In lab meeting this week, we discussed loss-calibrated approximate inference in the context of Bayesian decision theory (Lacoste-Julien et. al. 2011, Cobb et. al. 2018). For many applications, the cost of an incorrect prediction can vary depending on the nature of the mistake. Suppose you are in charge of controlling a nuclear power plant with an unknown temperature $\theta$. We observe indirect measurements of the temperature $D$, and we use Bayesian inference to infer a posterior distribution over the temperature given the observations $p(\theta|D)$. The plant is in danger of over-heating and as the operator, you can either keep the plant running or shut it down. Keeping the plant running while the plant’s temperature exceeds a critical threshold $T_{\text{critic}}$ will cause a nuclear meltdown, incurring a huge loss $L(\theta > T_{\text{critic}}, \text{'on'})$ while shutting off the plant for benign temperatures incurs a minor loss $L(\theta < T_{\text{critic}}, \text{'off'})$

In figure 1 we observe the true posterior $p(\theta|D)$ is multi-modal. Our suite of approximate inference techniques characterize general properties of the posterior, attempting to match either the first or second moment of $p$. Both strategies underestimate the posterior mass for the safety-critical region. Instead, the dash-dotted line, while failing to characterize typical properties of the posterior, results in the same decision as the true posterior by optimizing for task-specific utility. The point is the “best” approximate posterior is subjective, and therefore, we should tailor our inferential resources to find an approximation that is well suited for the decision task at hand.

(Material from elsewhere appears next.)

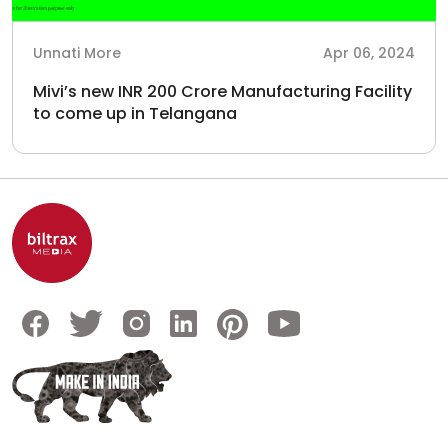
Unnati More
Apr 06, 2024
Mivi’s new INR 200 Crore Manufacturing Facility
to come up in Telangana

Bayesian decision theory extends the Bayesian paradigm by including a task-specific utility function $U(\theta, a)$, which tells us the utility of taking action $a \in \mathcal{A}$ when the world is in state $\theta$. According to this view, the optimal action minimizes the posterior risk: $\underset{a}{\arg \min} \text{ } \mathcal{R}(a) = \mathbb{E}_{p(\theta|D)}[U(\theta, a)]$. Typically, this is computed using a 2-step procedure. First approximate the posterior $p(\theta|D)$ with a $q(\theta|D)$ and then minimize the risk under $q$. This approach, however, assumes our approximate $q$ measures properties of the posterior that we care about. This by definition requires our utility function, so therefore, we should jointly optimize the approximate posterior with the action that minimizes the posterior risk. Cobb et. al. 2018 show how to derive a variational lower bound that depends on a task-specific utility function. In their setup, they show that minimizing the KL divergence between an approximate posterior q and a calibrated posterior scaled by the utility function results in the standard ELBO loss plus an additional utility-dependent regularization term. This formulation is amenable to stochastic optimization, allowing for the practical deployment of this framework to supervised learning.